In forma semplicemente strepitosa. Prodotto con l’Enterprises di famiglia e il mitico Ahmet Ertegun da Phil Ramone, è il lavoro più attuale del Genius. E il paragone con George Michael e le ladies ci illumina sul talento di Laura. Che canta spesso meglio delle leggendarie Gladys Knight, Diana Ross e Patti LaBelle, dell’amatissima Mary J. Blidge, di Alicia Keys e Angie Stone, peraltro bravissime. Di Leela James e l’attrice cantante Idina Menzel. Perché è l’unica ad aver trovato una chiave originale. 'Ho registrato altre tracce più rhythm and blues, per essere più vicina allo stile di Ray ma non mi sentivo più io'. Per il resto occhio a John Legend.
Come ti hanno contattato? 'Mi ha telefonato il produttore Phil Ramone, che avevo conosciuto da Pavarotti a Modena. Ho accettato senza neanche ascoltare il pezzo di Narada Michael Walden. Ero troppo curiosa: non lo faccio mai. In studio mi hanno tolto la base e sentivo Ray che teneva il tempo con il piede, i colpi di tacco sul microfono. E allora il duetto tecnologico è diventato sconvolgente: mi sembrava di essere al suo fianco'.
Molta emozione? 'Lui ha avuto un’influenza enorme su di me, fin dai tempi del pianobar: facevo tantissime canzoni sue col mio babbo. Mi piaceva moltissimo la sua versione di "Fever"... Ne parlavo giusto due settimane fa con Michael Bublè'.
Protagonista del tuo secondo duetto. 'You’ll Never Find Another Love Like Mine' di Lou Rawls, dal suo primo album, al Wilten Theater di Los Angeles per il Cd/Dvd che uscirà in autunno. Lì canto in un altro modo ancora e devo dire che Michael è veramente bravo. Pensa che nel suo primo disco aveva chiesto di duettare con me. Purtroppo non sono riuscita a fargli sentire "Surrender to Love" (non era ancora arrivato da New York). Mi ha detto che era contento per me perchè Ray è anche il suo mito (oltre che di Peter Cincotti: ascoltare gli ultimi album). Michael è una persona tranquilla, carina, molto sensuale sul palco. In concerto mi sembrava di stare in un film di Elvis'.
A proposito. Sentito 'Rock Swings' di Paul Anka? 'Bellissimo. Ad aprile l’ ho regalato a mio padre, suo grande fan, per il suo compleanno. Ma il mio preferito, nel genere, è "Songs From The Last Century" di George Michael. L’ho confessato a Phil Ramone e ci siamo detti: perchè non facciamo una cosa così? Sono professionalmente felice, perplessa e confusa. Ho avuto un sacco di proposte, anche un altro album in inglese... Il mio problema è che voglio sentirmi italiana anche se "Surrender" mi ha aperto molte porte nel mercato latino del Nordamerica. Sono in partenza per Houston perchè in Texas l’album "Escucha" (Resta in ascolto) va bene. Come nello stato di New York. Dopo la California e Miami qualcosa di importante si muove'.

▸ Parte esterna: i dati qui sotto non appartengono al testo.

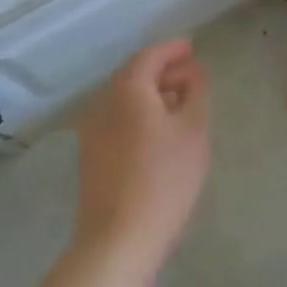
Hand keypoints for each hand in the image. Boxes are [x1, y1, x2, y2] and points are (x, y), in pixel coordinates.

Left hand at [76, 40, 209, 271]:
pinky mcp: (91, 159)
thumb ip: (195, 92)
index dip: (172, 49)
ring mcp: (92, 133)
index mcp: (128, 91)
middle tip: (191, 77)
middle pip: (134, 76)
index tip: (192, 47)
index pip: (149, 56)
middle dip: (163, 72)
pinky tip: (158, 135)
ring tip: (179, 106)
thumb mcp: (193, 130)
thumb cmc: (164, 179)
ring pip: (125, 102)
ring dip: (152, 96)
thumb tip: (192, 72)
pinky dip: (139, 117)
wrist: (118, 239)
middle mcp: (103, 105)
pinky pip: (118, 123)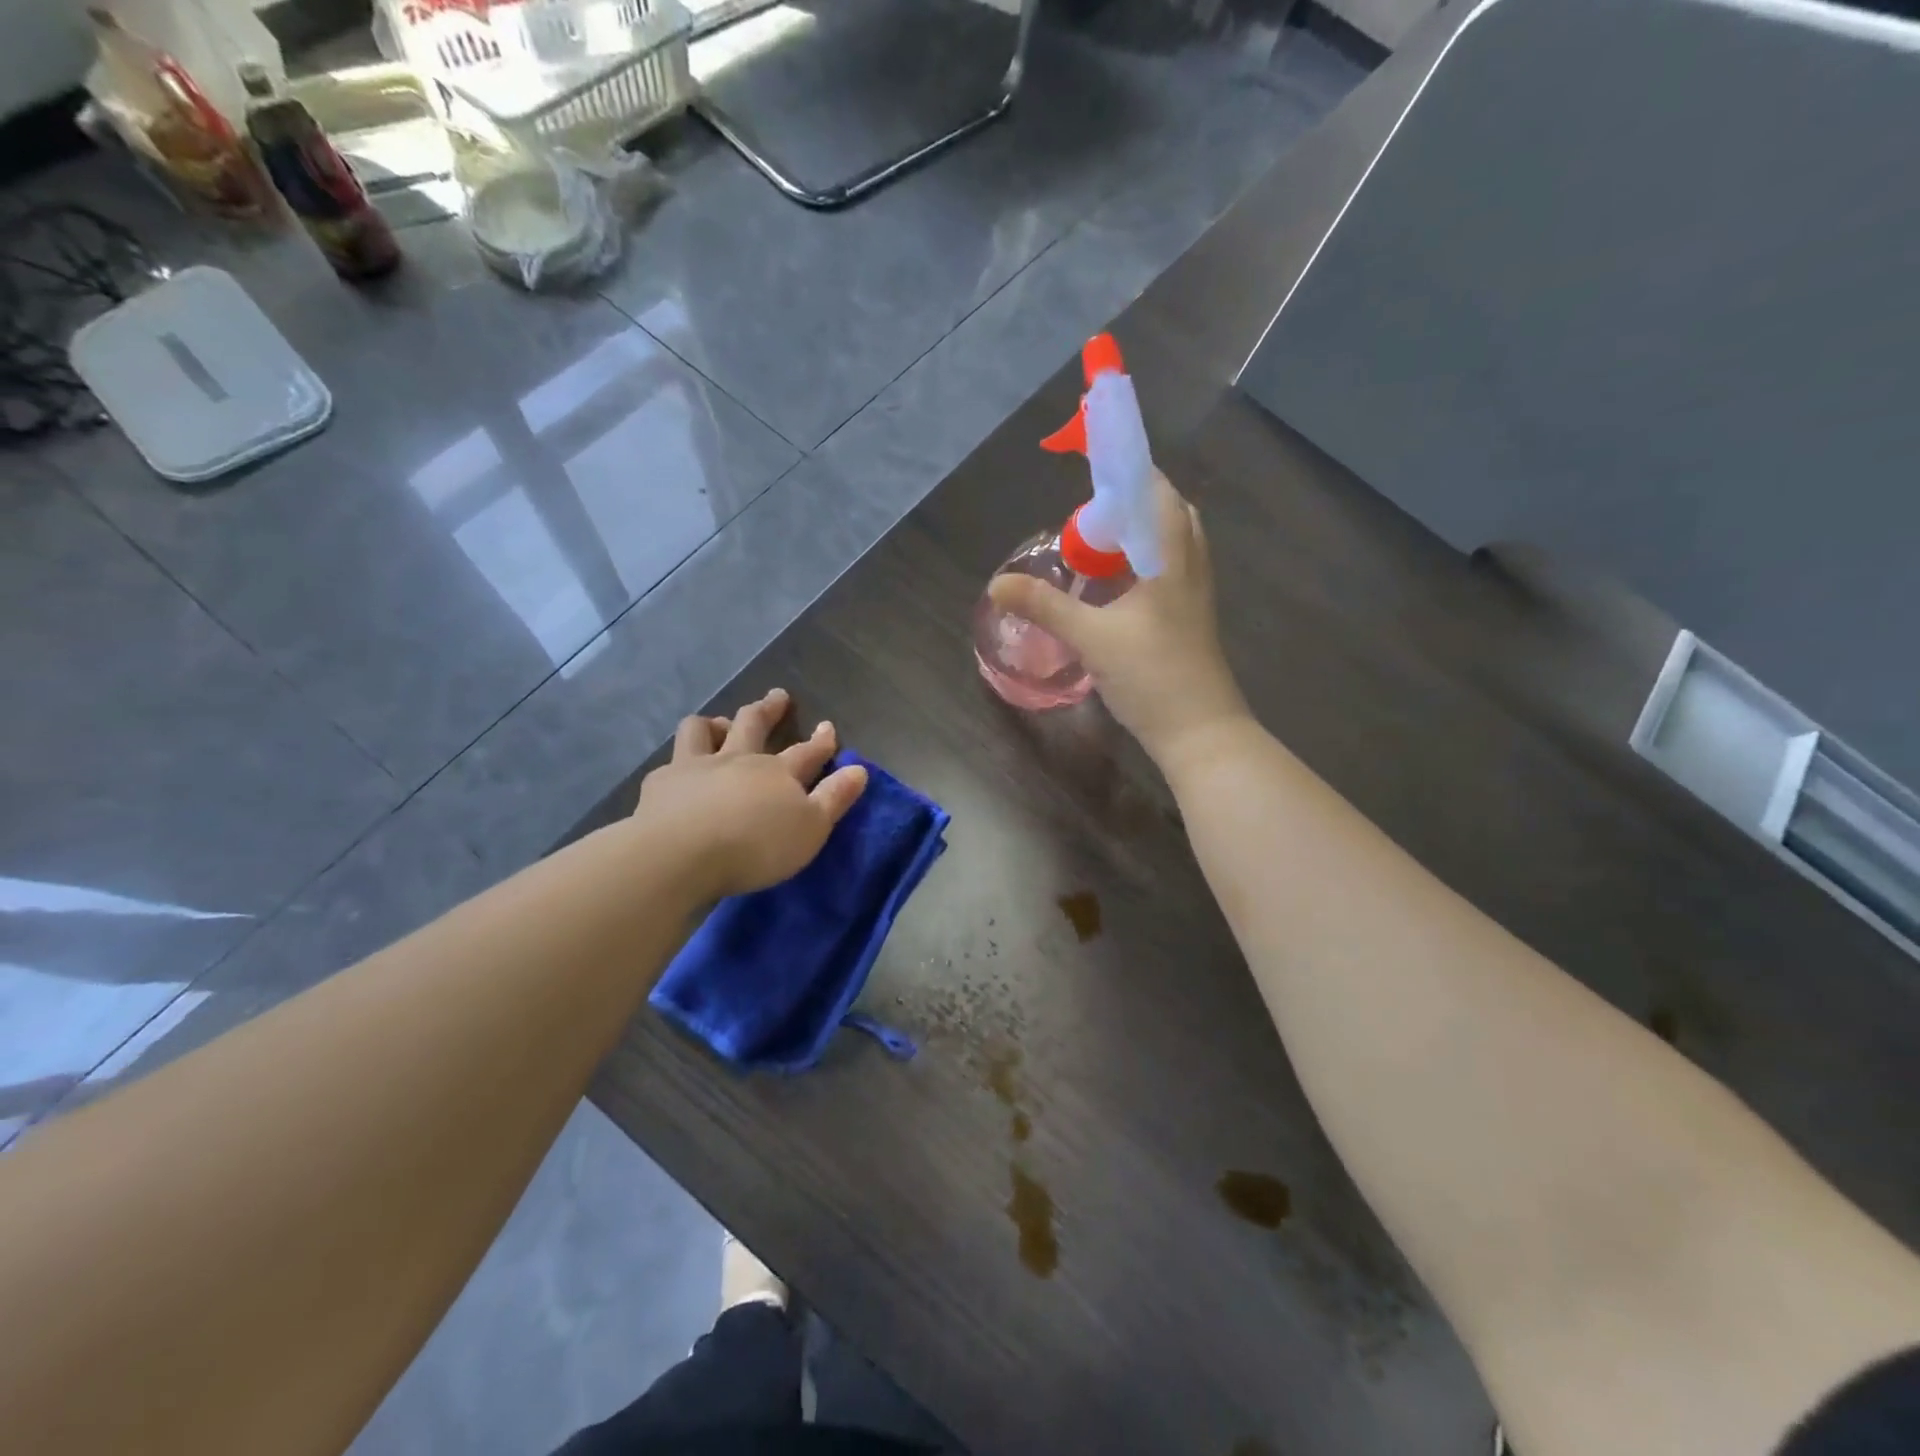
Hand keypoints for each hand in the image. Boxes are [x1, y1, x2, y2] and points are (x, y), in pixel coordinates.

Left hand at [634, 688, 868, 899]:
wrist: (681, 854)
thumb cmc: (756, 846)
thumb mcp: (811, 828)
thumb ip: (834, 798)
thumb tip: (859, 770)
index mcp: (778, 773)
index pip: (806, 752)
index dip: (820, 740)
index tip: (827, 726)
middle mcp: (738, 760)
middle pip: (754, 724)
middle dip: (769, 709)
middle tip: (778, 696)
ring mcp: (696, 767)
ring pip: (703, 730)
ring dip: (715, 724)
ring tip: (720, 725)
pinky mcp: (661, 784)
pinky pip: (670, 762)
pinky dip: (678, 763)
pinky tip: (676, 773)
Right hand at [988, 471, 1250, 766]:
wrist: (1200, 732)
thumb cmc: (1152, 676)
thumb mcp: (1092, 638)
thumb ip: (1045, 606)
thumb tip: (997, 583)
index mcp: (1172, 557)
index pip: (1157, 491)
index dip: (1128, 471)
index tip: (1093, 468)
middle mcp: (1190, 565)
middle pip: (1168, 512)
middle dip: (1132, 502)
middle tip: (1092, 516)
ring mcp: (1195, 593)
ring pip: (1170, 543)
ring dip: (1138, 534)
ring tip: (1098, 546)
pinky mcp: (1190, 617)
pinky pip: (1168, 570)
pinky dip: (1142, 563)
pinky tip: (1115, 586)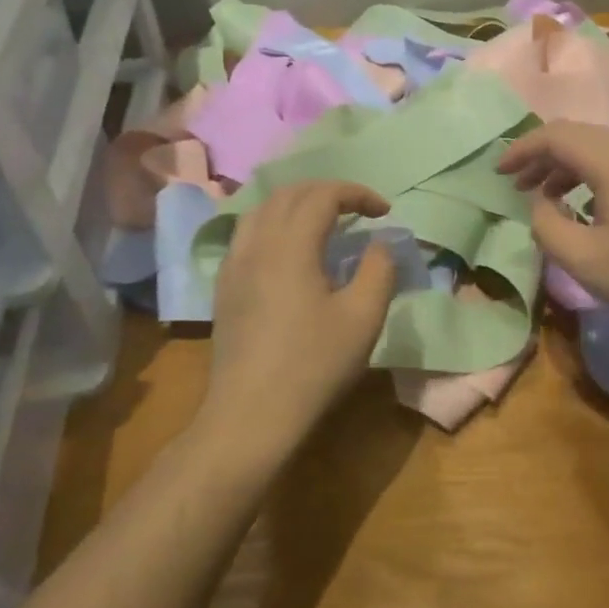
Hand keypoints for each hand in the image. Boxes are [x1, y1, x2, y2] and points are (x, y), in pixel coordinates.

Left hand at [203, 181, 397, 463]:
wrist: (251, 415)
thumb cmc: (314, 365)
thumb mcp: (363, 317)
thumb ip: (378, 268)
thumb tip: (379, 242)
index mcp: (291, 245)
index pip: (323, 195)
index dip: (357, 193)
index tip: (384, 211)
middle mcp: (256, 243)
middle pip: (289, 194)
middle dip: (327, 192)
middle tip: (358, 209)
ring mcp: (234, 264)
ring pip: (263, 209)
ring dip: (297, 204)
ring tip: (324, 222)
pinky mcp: (224, 286)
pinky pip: (248, 233)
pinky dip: (275, 223)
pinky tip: (289, 250)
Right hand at [499, 122, 608, 349]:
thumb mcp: (585, 261)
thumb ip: (547, 226)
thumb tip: (540, 202)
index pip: (557, 135)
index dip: (522, 149)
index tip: (499, 173)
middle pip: (582, 137)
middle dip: (544, 157)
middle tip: (520, 185)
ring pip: (606, 151)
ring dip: (571, 167)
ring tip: (552, 198)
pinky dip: (598, 178)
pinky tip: (595, 210)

Ti hanno ferita i servizi usciti con il tuo chitarrista Paolo Carta? 'Sono preparata a uscite pubbliche su cose inventate, non trovo giusto essere coinvolta nella vita altrui. La verità è che non riesco ad uscire una volta con uno per capire com’è e mi appiccicano subito una storia. Quindi sono sola (ma sto per montare in casa la cucina nuova)'.
Intanto 'Viveme' è al numero 3 della Billboard Latin Chart e Laura incassa le nomination per il Latin Grammy (3 novembre a Los Angeles) e il Premios Juventud (22 settembre a Miami), mentre l’album italiano è da 44 settimane nella Top Ten (questa settimana al quarto posto). La rivedremo il 12 settembre nella finale del Festivalbar.